---- 所给文段
计算 dis[j] = inner_product(x[ix[j]], y[iy[j]]) 对于所有 j=0..n-1

参数:

x – 大小为 (max(ix) + 1, d)
y – 大小为 (max(iy) + 1, d)
ix – 大小为 n
iy – 大小为 n
dis – 大小为 n

void knn_inner_product(const float *x, const float *y, size_t d, size_t nx, size_t ny, float_minheap_array_t *res, const IDSelector *sel = nullptr)

返回ny个向量y中，对于每个nx个向量x，以内积最大值为标准，返回k个最近邻。

参数:

x – 查询向量，大小为 nx * d
y – 数据库向量，大小为 ny * d
res – 结果堆结构，也提供k。输出时已排序

void knn_inner_product(const float *x, const float *y, size_t d, size_t nx, size_t ny, size_t k, float *distances, int64_t *indexes, const IDSelector *sel = nullptr)

返回ny个向量y中，对于每个nx个向量x，以点积度量为标准，返回k个最近邻。
--------
---- 所示数据
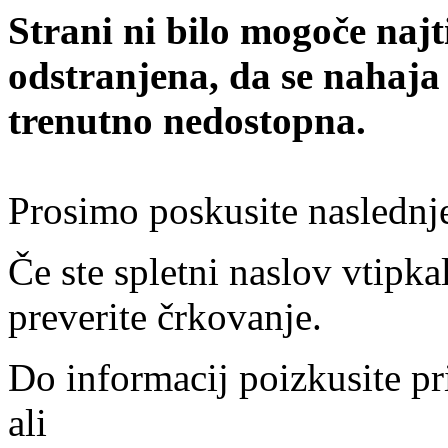
Strani ni bilo mogoče najt
odstranjena, da se nahaja
trenutno nedostopna.
Prosimo poskusite naslednj
Če ste spletni naslov vtipkal
preverite črkovanje.
Do informacij poizkusite pr
ali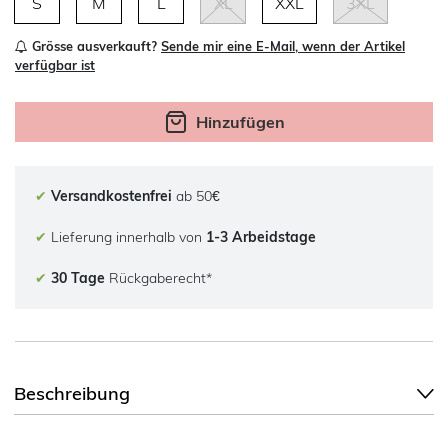
S
M
L
XL
XXL
3XL
Grösse ausverkauft?
Sende mir eine E-Mail, wenn der Artikel
verfügbar ist
Hinzufügen
✔
Versandkostenfrei
ab 50€
✔
Lieferung innerhalb von
1-3 Arbeidstage
✔
30 Tage
Rückgaberecht*
Beschreibung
--------
» 练习: 续写关于内积近邻搜索函数的那段文档说明，从其最后一句之后写起。 以上数据来自另一出处。

» 练习答案:
参数:

x – 查询向量，大小为 nx * d
y – 数据库向量，大小为 ny * d
distances – 输出距离，大小为 nq * k
indexes – 输出向量id，大小为 nq * k

void knn_L2sqr(const float *x, const float *y, size_t d, size_t nx, size_t ny, float_maxheap_array_t *res, const float *y_norm2 = nullptr, const IDSelector *sel = nullptr)

返回ny个向量y中，对于每个nx个向量x，以L2距离为标准，返回k个最近邻。

参数:

x – 查询向量，大小为 nx * d
y – 数据库向量，大小为 ny * d
res – 结果堆结构，也提供k。输出时已排序
y_norm2 – (可选) y向量的范数 (nullptr 或者大小为 ny)
sel – 在向量的这个子集中搜索

void knn_L2sqr(const float *x, const float *y, size_t d, size_t nx, size_t ny, size_t k, float *distances, int64_t *indexes, const float *y_norm2 = nullptr, const IDSelector *sel = nullptr)

返回ny个向量y中，对于每个nx个向量x，以L2距离为标准，返回k个最近邻。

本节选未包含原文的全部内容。